Occorrerà quindi, ad esempio, limitare l’accesso alla tecnologia a soggetti determinati ed introdurre misure tecnico-informatiche per impedire la stampa, il download o la copia dei documenti contenenti la tecnologia. Non si dimentichi infine di far sottoscrivere ai dipendenti e collaboratori accordi di segretezza, perché seppure la legge presupponga in linea di massima che il comportamento del dipendente che diffonde o utilizza in proprio tecnologie segrete o riservate violi obblighi di fedeltà, fino ad integrare fattispecie penali, è comunque sempre opportuno predisporre tutele chiare e conoscibili che fungano anche da deterrente a chi ha cattive intenzioni. Prevedendo anche sanzioni disciplinari e di altra natura. E spessissimo la violazione di segreti industriali si verifica proprio all’interno, a volte addirittura per ignoranza (o pretesa ignoranza) del dipendente e/o dell’impresa detentrice della tecnologia.

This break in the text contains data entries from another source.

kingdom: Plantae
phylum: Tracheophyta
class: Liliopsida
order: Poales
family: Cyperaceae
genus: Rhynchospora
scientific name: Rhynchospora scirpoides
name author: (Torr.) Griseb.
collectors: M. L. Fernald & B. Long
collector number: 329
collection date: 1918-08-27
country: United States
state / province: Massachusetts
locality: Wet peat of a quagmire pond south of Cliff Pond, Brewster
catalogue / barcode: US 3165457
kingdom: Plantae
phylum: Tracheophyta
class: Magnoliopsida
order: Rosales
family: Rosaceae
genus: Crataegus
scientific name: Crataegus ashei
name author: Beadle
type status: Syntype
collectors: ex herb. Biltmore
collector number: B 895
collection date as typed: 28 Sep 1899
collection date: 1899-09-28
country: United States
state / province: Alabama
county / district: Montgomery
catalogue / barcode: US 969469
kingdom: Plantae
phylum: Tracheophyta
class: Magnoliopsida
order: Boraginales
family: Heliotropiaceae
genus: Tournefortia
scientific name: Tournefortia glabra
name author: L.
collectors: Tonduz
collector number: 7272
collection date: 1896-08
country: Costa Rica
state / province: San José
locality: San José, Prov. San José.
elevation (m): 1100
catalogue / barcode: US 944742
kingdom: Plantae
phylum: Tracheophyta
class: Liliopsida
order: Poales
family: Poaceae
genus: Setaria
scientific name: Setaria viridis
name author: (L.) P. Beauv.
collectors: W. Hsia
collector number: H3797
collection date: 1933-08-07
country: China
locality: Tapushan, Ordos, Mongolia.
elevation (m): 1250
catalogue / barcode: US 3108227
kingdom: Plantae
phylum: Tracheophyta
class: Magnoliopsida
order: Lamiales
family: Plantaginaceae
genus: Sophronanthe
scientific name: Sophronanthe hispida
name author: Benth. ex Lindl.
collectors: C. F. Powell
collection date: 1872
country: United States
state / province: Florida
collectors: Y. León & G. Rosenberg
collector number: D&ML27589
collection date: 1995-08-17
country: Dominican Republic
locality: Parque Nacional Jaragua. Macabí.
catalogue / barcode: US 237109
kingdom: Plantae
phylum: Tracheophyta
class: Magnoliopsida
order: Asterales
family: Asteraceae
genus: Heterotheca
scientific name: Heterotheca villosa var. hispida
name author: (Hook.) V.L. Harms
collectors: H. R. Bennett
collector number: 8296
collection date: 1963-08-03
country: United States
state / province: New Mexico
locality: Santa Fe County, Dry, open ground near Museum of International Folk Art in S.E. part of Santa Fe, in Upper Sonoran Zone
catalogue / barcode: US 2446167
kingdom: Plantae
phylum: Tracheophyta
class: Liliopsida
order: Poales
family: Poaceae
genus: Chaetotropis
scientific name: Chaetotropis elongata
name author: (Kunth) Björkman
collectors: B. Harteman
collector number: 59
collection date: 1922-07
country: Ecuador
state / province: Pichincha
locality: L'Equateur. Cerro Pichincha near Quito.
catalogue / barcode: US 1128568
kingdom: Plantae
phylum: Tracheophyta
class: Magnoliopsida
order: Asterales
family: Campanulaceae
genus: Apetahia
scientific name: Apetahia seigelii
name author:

Nei rapporti con i terzi, sarà anzitutto opportuno e anzi necessario stipulare appositi accordi di non divulgazione e di segretezza della tecnologia. Ciò vale proprio per ogni tipo di soggetto che possa avere accesso alla tecnologia: fornitori, clienti e persino ospiti o visitatori che vengono introdotti nei locali dell’impresa. Ovviamente ogni impegno dovrà ricadere “a cascata” sui dipendenti e collaboratori di questi terzi o l’accordo con questi ultimi potrebbe rimanere privo di efficacia, prevedendo concretamente che il terzo si obblighi a far rispettare ai terzi questi accordi.
Accordi più stringenti potranno poi intercorrere fra l’impresa detentrice della tecnologia e terzi ai quali sia data in licenza una tecnologia od un know how aziendali che dovranno ovviamente essere accompagnati da una serie di cautele precise ed ulteriori.